Já Chandler et al. (1992), no seu modelo holístico de bem-estar (Figura 1), sugerem que a saúde espiritual não seja conceptualizada apenas enquanto uma das várias dimensões de saúde. A saúde espiritual deveria ser antes vista como uma componente, em conjunto com uma outra componente pessoal, que estaria presente ou permearia cada uma das dimensões (física, emocional, social, ocupacional e intelectual) da saúde e bem-estar.

Para potenciar o seu bem-estar o indivíduo deveria investir no desenvolvimento da componente espiritual, em cada uma das dimensões de saúde. Um bem-estar óptimo existiria quando cada uma das suas várias dimensões tivesse um desenvolvimento equilibrado de ambos os componentes pessoais e espirituais. Esta componente espiritual funcionaria como um elemento integrador no self da mudança de comportamento relacionada com a saúde, contribuindo para a persistência desse novo comportamento. Nesta perspectiva, a saúde espiritual constituiria um percurso ao longo do qual o indivíduo poderia ir criando uma identidade nova, mais completa e integrada.

Mas existe ainda uma terceira perspectiva que corresponde ao “Modelo cúbico da saúde”, um modelo holístico proposto por Eberst (1984). Este modelo holístico propõe a integração das seis dimensões de saúde (física, emocional, mental, vocacional, social e espiritual) que se articulariam como as diferentes faces de um cubo, cada uma das quais dividida em sub-elementos. Entre estes sub-elementos da saúde espiritual incluem-se a inspiração ou força de vida, o entusiasmo, empenho e a procura de sentido, a aceitação das limitações pessoais (morte), a capacidade de amar e ser amado ou sentimentos de altruísmo. Fazendo uma analogia feliz com o cubo mágico, Fisher descreve que o modelo de Eberst pressupõe a interacção dinâmica não apenas das 6 facetas de saúde mas também entre os diferentes sub-elementos destas diferentes dimensões. Quando um destes elementos muda, essa alteração repercute-se directamente em quase todas as outras dimensões.
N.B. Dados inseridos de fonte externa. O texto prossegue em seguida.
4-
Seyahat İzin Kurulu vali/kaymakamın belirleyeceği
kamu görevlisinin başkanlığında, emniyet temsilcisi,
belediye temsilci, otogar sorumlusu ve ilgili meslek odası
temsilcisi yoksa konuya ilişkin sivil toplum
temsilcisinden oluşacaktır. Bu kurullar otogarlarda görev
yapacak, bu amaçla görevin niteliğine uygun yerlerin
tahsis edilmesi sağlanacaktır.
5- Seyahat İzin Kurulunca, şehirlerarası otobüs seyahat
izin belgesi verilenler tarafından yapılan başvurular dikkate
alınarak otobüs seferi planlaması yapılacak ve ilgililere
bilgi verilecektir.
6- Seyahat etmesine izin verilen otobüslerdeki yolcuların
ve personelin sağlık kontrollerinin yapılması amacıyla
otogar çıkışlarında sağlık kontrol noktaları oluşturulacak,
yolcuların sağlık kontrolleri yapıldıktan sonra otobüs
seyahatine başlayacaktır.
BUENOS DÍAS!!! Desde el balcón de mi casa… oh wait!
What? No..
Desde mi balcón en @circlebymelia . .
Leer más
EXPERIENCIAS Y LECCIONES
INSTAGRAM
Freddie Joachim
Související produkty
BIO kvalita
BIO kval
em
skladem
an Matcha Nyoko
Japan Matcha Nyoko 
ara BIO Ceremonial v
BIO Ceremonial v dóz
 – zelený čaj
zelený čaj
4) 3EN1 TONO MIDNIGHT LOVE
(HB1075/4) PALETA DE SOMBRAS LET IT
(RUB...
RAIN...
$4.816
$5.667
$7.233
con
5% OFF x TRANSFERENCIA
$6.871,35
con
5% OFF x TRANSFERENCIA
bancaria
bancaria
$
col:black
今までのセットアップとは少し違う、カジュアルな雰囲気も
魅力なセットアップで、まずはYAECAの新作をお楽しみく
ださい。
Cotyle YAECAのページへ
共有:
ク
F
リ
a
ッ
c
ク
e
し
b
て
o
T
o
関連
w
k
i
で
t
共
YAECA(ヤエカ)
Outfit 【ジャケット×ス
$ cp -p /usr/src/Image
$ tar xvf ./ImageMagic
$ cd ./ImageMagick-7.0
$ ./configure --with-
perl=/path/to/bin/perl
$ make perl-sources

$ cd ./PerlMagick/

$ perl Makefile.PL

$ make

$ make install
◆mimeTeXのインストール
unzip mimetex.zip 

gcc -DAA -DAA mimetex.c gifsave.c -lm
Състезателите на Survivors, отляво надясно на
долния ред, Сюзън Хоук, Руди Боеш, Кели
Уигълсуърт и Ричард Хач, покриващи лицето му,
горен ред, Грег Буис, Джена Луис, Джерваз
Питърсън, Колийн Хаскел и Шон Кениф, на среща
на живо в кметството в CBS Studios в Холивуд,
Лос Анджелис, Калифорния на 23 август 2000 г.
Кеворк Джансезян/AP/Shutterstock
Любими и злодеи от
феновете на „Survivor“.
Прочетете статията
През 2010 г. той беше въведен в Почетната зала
A espiritualidade corresponderia aos eixos do cubo e forneceria o mecanismo que permite esta articulação e interacção entre as diferentes facetas e sub-elementos de cada dimensão de saúde.

Resumindo, os modelos propostos para a integração da espiritualidade na saúde apontam fundamentalmente três visões da saúde espiritual:

a) A saúde espiritual enquanto uma dimensão diferenciada mas intimamente relacionada com todas as outras dimensões de saúde (e.g., Adams, Bezner, & Steinhardt, 1997; Hawks, 1994; Hawks et al., 1995; Seaward, 1991);

b) A saúde espiritual permeando cada uma das outras dimensões interactivas de saúde (e.g., Chandler et. al., 1992); e por último

c) A espiritualidade vista enquanto eixo que fornece o processo através do qual se articulam e ganham sentido as diferentes dimensões de saúde.
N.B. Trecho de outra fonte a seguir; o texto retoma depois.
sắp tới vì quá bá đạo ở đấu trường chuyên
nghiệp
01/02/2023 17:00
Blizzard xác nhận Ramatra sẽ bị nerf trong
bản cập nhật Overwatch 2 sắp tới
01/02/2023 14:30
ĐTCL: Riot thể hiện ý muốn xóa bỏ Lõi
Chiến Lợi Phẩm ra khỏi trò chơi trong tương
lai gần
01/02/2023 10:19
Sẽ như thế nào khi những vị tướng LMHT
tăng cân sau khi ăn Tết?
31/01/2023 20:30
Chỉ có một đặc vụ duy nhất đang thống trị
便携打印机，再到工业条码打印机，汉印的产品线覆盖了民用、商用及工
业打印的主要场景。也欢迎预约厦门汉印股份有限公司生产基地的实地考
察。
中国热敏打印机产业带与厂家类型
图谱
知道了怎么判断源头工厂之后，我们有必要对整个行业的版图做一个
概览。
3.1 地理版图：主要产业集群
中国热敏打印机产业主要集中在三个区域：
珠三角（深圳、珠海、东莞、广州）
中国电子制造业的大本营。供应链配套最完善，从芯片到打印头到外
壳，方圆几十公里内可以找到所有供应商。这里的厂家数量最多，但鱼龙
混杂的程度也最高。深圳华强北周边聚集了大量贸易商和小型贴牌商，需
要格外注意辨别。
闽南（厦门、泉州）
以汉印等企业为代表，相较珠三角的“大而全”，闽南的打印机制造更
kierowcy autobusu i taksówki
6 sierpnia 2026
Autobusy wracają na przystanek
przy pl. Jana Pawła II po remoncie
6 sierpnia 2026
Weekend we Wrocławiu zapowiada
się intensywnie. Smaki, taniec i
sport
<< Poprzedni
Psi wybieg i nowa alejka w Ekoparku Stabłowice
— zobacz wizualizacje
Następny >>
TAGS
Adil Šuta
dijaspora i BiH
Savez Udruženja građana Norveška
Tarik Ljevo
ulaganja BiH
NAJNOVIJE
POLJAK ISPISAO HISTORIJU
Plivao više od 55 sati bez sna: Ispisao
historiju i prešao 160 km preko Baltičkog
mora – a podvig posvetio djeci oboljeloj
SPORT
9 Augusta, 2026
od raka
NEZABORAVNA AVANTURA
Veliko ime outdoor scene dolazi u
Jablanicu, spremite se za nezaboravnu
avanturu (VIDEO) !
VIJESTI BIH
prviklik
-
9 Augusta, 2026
O conceito de bem-estar espiritual (BEE) expressa, em si mesmo, esta integração da espiritualidade na saúde. Apesar do grande enfoque na investigação e conceptualização que nos últimos anos tem acompanhado esta área da espiritualidade e das suas relações com a saúde, existem ainda várias perspectivas relativamente à definição do conceito de bem-estar espiritual (Fisher, 2010a,b; MacDonald, Friedman, & Kuentzel, 1999; Moberg, 2008). Antes que possamos então resumir o que se sabe sobre as relações entre espiritualidade, saúde e bem-estar, impõem-se que clarifiquemos o conceito de Bem-estar espiritual e o modo como tem sido medido. Desenvolveremos em particular o modelo conceptual e operacional que utilizaremos nesta tese.